Wednesday, November 9, 2011

The birth of the Sifton Spinning Wheel

Sifton Spinning Wheel

The community of Sifton, Manitoba was the centre of an active wool milling and related manufacturing industry between 1930 and the 1950s.

John Weslowski, a blacksmith, first made these wheels in the early 1930s, based on a wheel he imported from the Ukraine. The blacksmith shop became the Spin-Well Manufacturing Company, run by John and his brother George. By 1938 they were producing 20 wheels a day. The local railway station agent, Willard McPhedrain, was the main organizer of an expanded company, Spin-Well Woollen Mill.

The Spin-Well Manufacturing Company was purchased in 1946 by Metro Lozinski, who continued to produce "Spin-Well" wheels and hand and drum carders under the name of Made-Well Manufacturing Co.

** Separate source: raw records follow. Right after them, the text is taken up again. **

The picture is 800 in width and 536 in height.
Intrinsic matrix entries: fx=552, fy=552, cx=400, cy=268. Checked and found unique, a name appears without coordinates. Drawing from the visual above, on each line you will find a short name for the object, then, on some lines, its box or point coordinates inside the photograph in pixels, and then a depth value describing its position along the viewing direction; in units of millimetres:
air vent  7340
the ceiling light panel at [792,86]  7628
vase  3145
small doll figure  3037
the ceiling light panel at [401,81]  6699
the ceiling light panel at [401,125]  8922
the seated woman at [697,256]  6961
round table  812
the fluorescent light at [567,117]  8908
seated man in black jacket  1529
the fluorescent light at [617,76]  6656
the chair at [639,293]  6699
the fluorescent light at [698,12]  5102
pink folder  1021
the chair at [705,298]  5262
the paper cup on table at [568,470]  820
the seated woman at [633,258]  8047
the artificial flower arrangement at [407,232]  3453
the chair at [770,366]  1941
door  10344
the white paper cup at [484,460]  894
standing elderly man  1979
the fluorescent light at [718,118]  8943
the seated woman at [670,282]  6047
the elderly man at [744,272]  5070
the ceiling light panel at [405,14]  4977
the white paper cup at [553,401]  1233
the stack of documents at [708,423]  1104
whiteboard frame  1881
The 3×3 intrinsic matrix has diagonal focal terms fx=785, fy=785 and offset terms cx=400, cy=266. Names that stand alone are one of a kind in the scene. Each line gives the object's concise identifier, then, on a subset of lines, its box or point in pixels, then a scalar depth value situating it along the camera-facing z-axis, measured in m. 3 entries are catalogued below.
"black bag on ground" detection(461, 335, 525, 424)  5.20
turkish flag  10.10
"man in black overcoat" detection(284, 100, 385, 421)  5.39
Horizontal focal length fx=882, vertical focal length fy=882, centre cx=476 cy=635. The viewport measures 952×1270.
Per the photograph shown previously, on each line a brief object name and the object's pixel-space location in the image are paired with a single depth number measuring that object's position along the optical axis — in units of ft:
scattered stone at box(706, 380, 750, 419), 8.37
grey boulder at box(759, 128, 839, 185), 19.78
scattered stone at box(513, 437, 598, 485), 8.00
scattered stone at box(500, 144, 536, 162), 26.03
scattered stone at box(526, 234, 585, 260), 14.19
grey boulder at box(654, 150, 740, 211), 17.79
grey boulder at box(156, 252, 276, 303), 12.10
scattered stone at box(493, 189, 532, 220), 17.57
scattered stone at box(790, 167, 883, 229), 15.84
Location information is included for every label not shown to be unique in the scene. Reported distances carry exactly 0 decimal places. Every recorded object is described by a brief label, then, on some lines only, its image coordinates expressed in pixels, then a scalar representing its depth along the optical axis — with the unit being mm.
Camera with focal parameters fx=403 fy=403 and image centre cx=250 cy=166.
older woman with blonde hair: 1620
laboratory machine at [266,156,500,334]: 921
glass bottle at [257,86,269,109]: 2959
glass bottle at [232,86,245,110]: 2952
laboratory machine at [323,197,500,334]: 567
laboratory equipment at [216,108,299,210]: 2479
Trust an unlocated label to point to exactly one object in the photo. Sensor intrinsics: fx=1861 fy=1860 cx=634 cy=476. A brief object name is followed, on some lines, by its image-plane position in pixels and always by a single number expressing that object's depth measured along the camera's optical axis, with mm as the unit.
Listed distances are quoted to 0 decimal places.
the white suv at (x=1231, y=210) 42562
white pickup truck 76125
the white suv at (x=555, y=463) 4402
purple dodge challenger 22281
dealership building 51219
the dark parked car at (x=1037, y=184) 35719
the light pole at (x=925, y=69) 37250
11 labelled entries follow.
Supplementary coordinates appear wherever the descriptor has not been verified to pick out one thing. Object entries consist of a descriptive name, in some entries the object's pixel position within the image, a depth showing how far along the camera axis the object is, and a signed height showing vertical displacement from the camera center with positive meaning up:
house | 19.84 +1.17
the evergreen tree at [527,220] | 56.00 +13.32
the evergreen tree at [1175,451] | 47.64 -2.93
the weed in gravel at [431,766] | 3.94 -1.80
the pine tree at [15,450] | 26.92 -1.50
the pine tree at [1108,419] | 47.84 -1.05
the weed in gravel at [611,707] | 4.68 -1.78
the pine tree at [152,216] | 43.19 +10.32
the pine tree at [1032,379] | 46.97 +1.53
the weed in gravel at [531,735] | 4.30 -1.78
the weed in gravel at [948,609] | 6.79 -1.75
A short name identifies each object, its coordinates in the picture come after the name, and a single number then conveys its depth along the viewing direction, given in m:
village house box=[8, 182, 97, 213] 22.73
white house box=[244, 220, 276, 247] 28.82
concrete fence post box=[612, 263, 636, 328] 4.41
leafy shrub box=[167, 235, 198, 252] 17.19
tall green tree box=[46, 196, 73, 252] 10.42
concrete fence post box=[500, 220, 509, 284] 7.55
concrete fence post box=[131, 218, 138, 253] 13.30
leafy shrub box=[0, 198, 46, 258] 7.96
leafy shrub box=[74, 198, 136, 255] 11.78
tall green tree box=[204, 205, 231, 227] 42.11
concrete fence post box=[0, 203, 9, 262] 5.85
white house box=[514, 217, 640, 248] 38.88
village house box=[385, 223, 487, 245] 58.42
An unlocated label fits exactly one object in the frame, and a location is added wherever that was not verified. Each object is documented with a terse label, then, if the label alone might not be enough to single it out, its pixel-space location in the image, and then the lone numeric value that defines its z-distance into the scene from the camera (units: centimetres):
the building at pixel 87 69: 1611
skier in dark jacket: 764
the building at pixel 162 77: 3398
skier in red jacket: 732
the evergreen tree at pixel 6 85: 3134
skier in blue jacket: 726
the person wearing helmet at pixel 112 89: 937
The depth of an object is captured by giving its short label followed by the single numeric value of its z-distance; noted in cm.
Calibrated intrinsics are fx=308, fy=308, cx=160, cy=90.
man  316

Craftsperson: Spin-Well Mfg. Co. or Made-Well Mfg. Co.
Materials: wood, metal fittings
Date: 1930s-1946

Mary Maxim’s roots can be traced back to Manitoba, Canada where Willard and Olive McPhedrain, began manufacturing and selling spinning wheels. Willard soon began a mail order company titled “Sifton Products.” In 1954 Willard began to search for new locations for his business and ended up in Paris, Ontario. [2] The name was changed to Mary Maxim, after a store employee: Mary Maximchuk. Willard decided to take Betty Crocker's example by naming the company after a girl who helped around the household. Mary's name was shortened and the store name: Mary Maxim, was born. [3] In 1956 after recognizing the customer potential in the United States, Willard’s son Larry established an office in Port Huron, Michigan.
Mary Maxim was first recognized for their quality knitting yarns. In the late 1950’s they became increasingly popular for their bulky, knit sweaters with designs influenced by North American Wildlife. The first sweater pattern was designed in 1951 by Stella Sawchyn. [4]

 Celebrity attention

  • Bob Hope was photographed wearing a Mary Maxim totem pole design sweater in 1953 while visiting Canada. [5]
  • The Barenaked Ladies wore Mary Maxim Sweaters on their 2004 holiday album. [6]
  • Miss Outdoors 1957 was photographed wearing a Mary Maxim sweater. [7]

 Mary Maxim today

Currently, Mary Maxim employs over 120 people in the Port Huron area and 60 people in Paris, Ontario. Ontario accounts for 15 % sales from retail stores and 85% from the catalog division. [8]
Mary Maxim has looked to the internet to increase profits. They can attribute 25% of their sales to internet selling. [9]
Mary Maxim is now owned by the third generation of McPhedrains: Rusty and Jane. Rusty became vice president of operations in 1987 and president in 1995. [10] Mary Maxim celebrated their 50th anniversary in June 2006.
And the patterns!
Many of the immigrants to the praires were not able to read the pattern books
During one of his trips to department stores to sell his products, Willard was struck with the idea of the potential in the hand knitting market. His enquiring mind realized the potential and saw a business opportunity. His designers took their inspiration from the motifs of the Cowichan Indians of the west coast. This was the beginning of Mary Maxim's famous "graph style pattern." The first pattern was #400; the Reindeer. Mary Maxim still sells this sweater kit to this day. It was also made famous by the Olympic Games in Vancouver

The demand for yarn and patterns grew so quickly that it might have overwhelmed a less determined businessman, but Willard never faltered. He moved his company to Paris in 1954 to be closer to the larger Ontario market and his fibre supplier, Spinrite Yarns in Listowel. Mary Maxim's first home in town was the "old town hall". From there we had a couple of other homes, but completed our journey at 75 Scott Ave, where we are today. Willard and Olive resided in Paris for the rest of their lives. They are both missed by employees and town people who knew them. Their Grandson Rusty is now the Companies’ owner. Rusty and his family reside in Port Huron, Michigan. Today we mail over 3 million catalogues to the homes of our Canadian customers.
In September of 2006 they opened a second location. There is now a Mary Maxim store in Toronto at the Yonge Eglinton Centre, 2300 Yonge Street.

1 comment:

patty-anne said...

All Canadian... what a nice piece of history.